When I tried again today, I managed to type a couple of random letters in the search bar, while the laptop and windows was still starting up. Once everything was fully loaded, I was unable to type anything more.


Does anyone have any hints at all?.


----------



## Macboatmaster (Jan 15, 2010)

what is shown for keyboard in device manager
control panel - device manager 
expand the entry
any warnings with yellow colour icon and 
what is the entry please


----------



## Shiningg (Jan 16, 2015)

Thank you for the quick reply.
No warnings that I can see. Attached, screen shot


----------



## Macboatmaster (Jan 15, 2010)

right click the entry 
standard ps2 keyboard
click uninstall
agree the warning and reboot - shut down and then power on


----------



## Shiningg (Jan 16, 2015)

And after that?


----------



## Macboatmaster (Jan 15, 2010)

see if any different


----------



## Shiningg (Jan 16, 2015)

No change, unfortunately. Got a few keys out, but then nothing


----------



## Macboatmaster (Jan 15, 2010)

This is the laptop keyboard and not an external connected usb - is it please
What is the full model of the Packard bell


----------



## Shiningg (Jan 16, 2015)

Yes it is the actual built in laptop keyboard. It is a Packard bell EasyNote TE


----------



## Macboatmaster (Jan 15, 2010)

which please there are seven to eight variants of TE


----------



## Shiningg (Jan 16, 2015)

I'm sorry, the te69


----------



## renegade600 (Jun 22, 2006)

have you tried an external (desktop) keyboard to see if it is a hardware or other issue? what about in your bios? are you able to navigate normally? finally what about in safemode?
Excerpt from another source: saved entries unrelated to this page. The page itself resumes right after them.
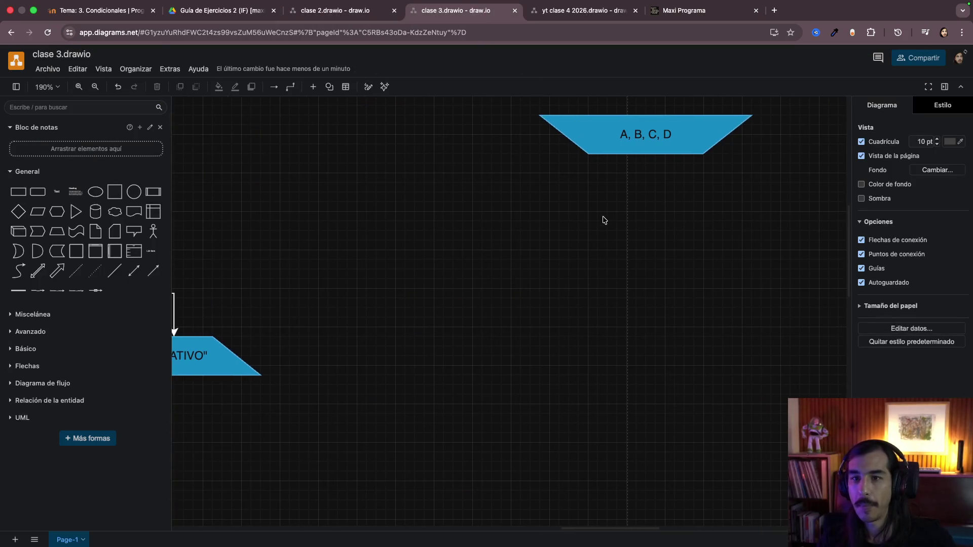
key(Tab)
scroll(654, 198, right, 3)
scroll(670, 190, up, 1)
scroll(671, 190, up, 3)
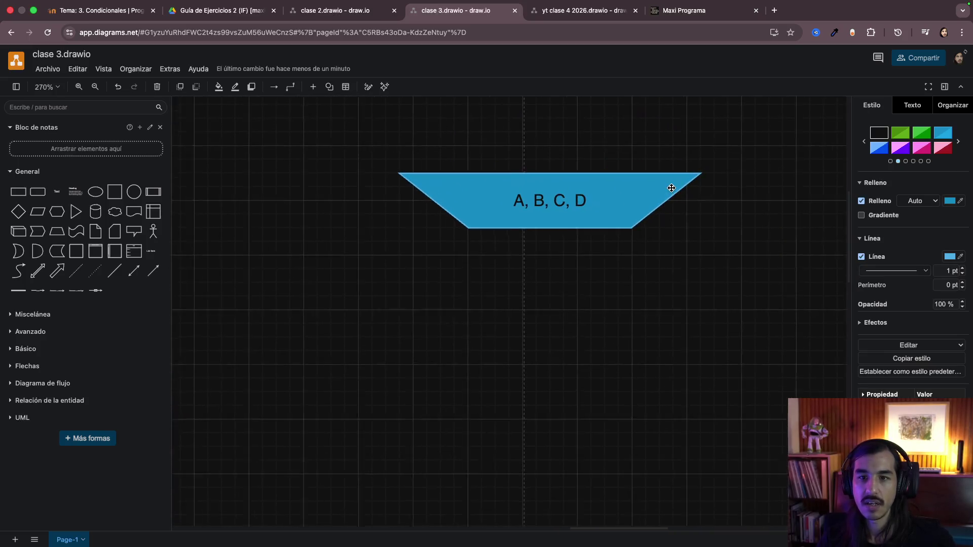
click(553, 278)
scroll(553, 278, left, 3)
scroll(552, 277, down, 5)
Does the keyboard work there?


----------



## Macboatmaster (Jan 15, 2010)

which please
EN TE69BM
EN TE69BMP
EN TE69CX
EN TE69CXP
EN TE69HW
EN TE69KB


----------



## Macboatmaster (Jan 15, 2010)

Go Control Panel, admin tools, services
see if you have a service listed as


Dritek WMI Service
if so check its start type and if it is stopped - try starting it
if by chance it is disabled that is the problem


----------



## Shiningg (Jan 16, 2015)

It is the TE 69BM. I cannot see that under services
But there is WMI Performance Adapter? This was stopped, so I started that, but no difference.


----------



## Macboatmaster (Jan 15, 2010)

what was it start type


----------



## Shiningg (Jan 16, 2015)

The startup type? Manual


----------



## Macboatmaster (Jan 15, 2010)

Is the OS Windows 8.1 64 bit
if so download and install this
http://global-download.packardbell....435965&Step1=NOTEBOOK&Step2=EASYNOTE&Step3=EN TE69BM&OS=81P1&LC=en&BC=PACKARD BELL&SC=EMEA_27P

It installs the enhanced keyboard functions

Program executable:
LManager.exeName:Launch Manager
Signed by Dritek System Inc.
Path:C:\Program Files\Launch Manager\LManager.exe
MD5:9abc4e3b00cfa3a47d5569f5b49fe42f
The Dritek Launch Manager software is a keyboard driver for enhanced keyboard functions which include a play, pause, stop, volume and Windows function key on laptop PCs. The software launches when the PC boost and allows the customization

and I have read that if these files are corrupted it can prevent the keyboard from working
*Overview*

Launch Manager is a software program developed by Packard Bell


----------



## Shiningg (Jan 16, 2015)

Hi, sorry, I'm not very good with all this. I downloaded: http://global-download.packardbell....435965&Step1=NOTEBOOK&Step2=EASYNOTE&Step3=EN as per above.
I then extracted all the files in that download. But I am unsure of which to open. Have attached a screen shot in the hopes that you can point out what i need to do.
Also, I managed to get a usb keyboard and this works perfectly.


----------



## Macboatmaster (Jan 15, 2010)

launch manager x64


----------



## Shiningg (Jan 16, 2015)

When I click that it says I need to run setup.exe
I clicked the second from bottom setup.exe and that ran me through uninstalling Packard bell launch manager, and then re-installing, which I did, but when I tried to run the launch manager x64 again, it still said i needed setup.exe


----------



## Macboatmaster (Jan 15, 2010)

If the setup as you say has uninstalled and reinstalled the software, then that is all that is needed
It will when installed automatically configure the software when the computer is booted
Disconnect the usb keyboard and reboot


See if the behaviour of the laptop keyboard is any different


----------



## Shiningg (Jan 16, 2015)

unfortunately, there has been no improvement.


----------



## ofir2006 (Jun 4, 2015)

Press start, in the search bar write "Device manager", under keyboards, is there anything that shouldn't be? such as a yellow question mark or anything suspicious?


----------



## Macboatmaster (Jan 15, 2010)

see post 2



> what is shown for keyboard in device manager
> control panel - device manager
> expand the entry
> any warnings with yellow colour icon and
> what is the entry please


and post 3 for your answer


> No warnings that I can see. Attached, screen shot


----------